§ **What is asked**: Are you able to quote each entry exactly as written?

§ **Input material**:
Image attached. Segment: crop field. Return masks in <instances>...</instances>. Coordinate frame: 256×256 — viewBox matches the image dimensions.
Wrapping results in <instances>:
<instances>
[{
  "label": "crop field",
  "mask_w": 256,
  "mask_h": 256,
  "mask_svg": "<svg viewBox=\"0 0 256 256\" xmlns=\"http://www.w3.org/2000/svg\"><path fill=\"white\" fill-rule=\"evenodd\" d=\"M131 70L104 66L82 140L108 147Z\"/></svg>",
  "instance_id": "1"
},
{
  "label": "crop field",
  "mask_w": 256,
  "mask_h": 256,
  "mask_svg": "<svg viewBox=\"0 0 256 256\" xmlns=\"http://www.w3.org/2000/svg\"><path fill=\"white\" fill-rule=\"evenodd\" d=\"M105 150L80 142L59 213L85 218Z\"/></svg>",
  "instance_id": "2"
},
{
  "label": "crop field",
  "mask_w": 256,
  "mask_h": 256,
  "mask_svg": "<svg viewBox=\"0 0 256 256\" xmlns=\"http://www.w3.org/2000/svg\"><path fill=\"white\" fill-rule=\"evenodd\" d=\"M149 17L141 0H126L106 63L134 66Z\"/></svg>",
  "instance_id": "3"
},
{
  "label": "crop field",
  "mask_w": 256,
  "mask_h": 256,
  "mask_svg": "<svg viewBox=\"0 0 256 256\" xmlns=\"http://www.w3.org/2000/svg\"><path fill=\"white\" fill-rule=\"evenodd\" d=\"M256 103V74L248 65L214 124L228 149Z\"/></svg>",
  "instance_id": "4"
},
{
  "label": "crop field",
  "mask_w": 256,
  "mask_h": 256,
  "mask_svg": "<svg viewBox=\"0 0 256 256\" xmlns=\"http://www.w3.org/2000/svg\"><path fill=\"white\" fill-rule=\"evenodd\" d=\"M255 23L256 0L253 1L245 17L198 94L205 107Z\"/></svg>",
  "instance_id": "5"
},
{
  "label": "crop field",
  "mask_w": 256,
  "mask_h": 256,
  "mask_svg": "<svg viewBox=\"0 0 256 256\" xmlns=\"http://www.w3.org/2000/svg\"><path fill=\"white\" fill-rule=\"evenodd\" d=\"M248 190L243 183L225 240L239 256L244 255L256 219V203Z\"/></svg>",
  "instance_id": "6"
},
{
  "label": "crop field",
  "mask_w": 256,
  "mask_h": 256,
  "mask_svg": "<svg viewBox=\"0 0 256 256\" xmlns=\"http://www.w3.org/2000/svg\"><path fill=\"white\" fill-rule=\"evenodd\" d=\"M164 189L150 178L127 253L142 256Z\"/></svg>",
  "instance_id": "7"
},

§ **Full solution**:
Image attached. Segment: crop field. Return masks in <instances>...</instances>. Coordinate frame: 256×256 — viewBox matches the image dimensions.
Wrapping results in <instances>:
<instances>
[{
  "label": "crop field",
  "mask_w": 256,
  "mask_h": 256,
  "mask_svg": "<svg viewBox=\"0 0 256 256\" xmlns=\"http://www.w3.org/2000/svg\"><path fill=\"white\" fill-rule=\"evenodd\" d=\"M131 70L104 66L82 140L108 147Z\"/></svg>",
  "instance_id": "1"
},
{
  "label": "crop field",
  "mask_w": 256,
  "mask_h": 256,
  "mask_svg": "<svg viewBox=\"0 0 256 256\" xmlns=\"http://www.w3.org/2000/svg\"><path fill=\"white\" fill-rule=\"evenodd\" d=\"M105 150L80 142L59 213L85 218Z\"/></svg>",
  "instance_id": "2"
},
{
  "label": "crop field",
  "mask_w": 256,
  "mask_h": 256,
  "mask_svg": "<svg viewBox=\"0 0 256 256\" xmlns=\"http://www.w3.org/2000/svg\"><path fill=\"white\" fill-rule=\"evenodd\" d=\"M149 17L141 0H126L106 63L134 66Z\"/></svg>",
  "instance_id": "3"
},
{
  "label": "crop field",
  "mask_w": 256,
  "mask_h": 256,
  "mask_svg": "<svg viewBox=\"0 0 256 256\" xmlns=\"http://www.w3.org/2000/svg\"><path fill=\"white\" fill-rule=\"evenodd\" d=\"M256 103V74L248 65L214 124L228 149Z\"/></svg>",
  "instance_id": "4"
},
{
  "label": "crop field",
  "mask_w": 256,
  "mask_h": 256,
  "mask_svg": "<svg viewBox=\"0 0 256 256\" xmlns=\"http://www.w3.org/2000/svg\"><path fill=\"white\" fill-rule=\"evenodd\" d=\"M255 23L256 0L253 1L245 17L198 94L205 107Z\"/></svg>",
  "instance_id": "5"
},
{
  "label": "crop field",
  "mask_w": 256,
  "mask_h": 256,
  "mask_svg": "<svg viewBox=\"0 0 256 256\" xmlns=\"http://www.w3.org/2000/svg\"><path fill=\"white\" fill-rule=\"evenodd\" d=\"M248 190L243 183L225 240L239 256L244 255L256 219V203Z\"/></svg>",
  "instance_id": "6"
},
{
  "label": "crop field",
  "mask_w": 256,
  "mask_h": 256,
  "mask_svg": "<svg viewBox=\"0 0 256 256\" xmlns=\"http://www.w3.org/2000/svg\"><path fill=\"white\" fill-rule=\"evenodd\" d=\"M164 189L150 178L127 253L142 256Z\"/></svg>",
  "instance_id": "7"
},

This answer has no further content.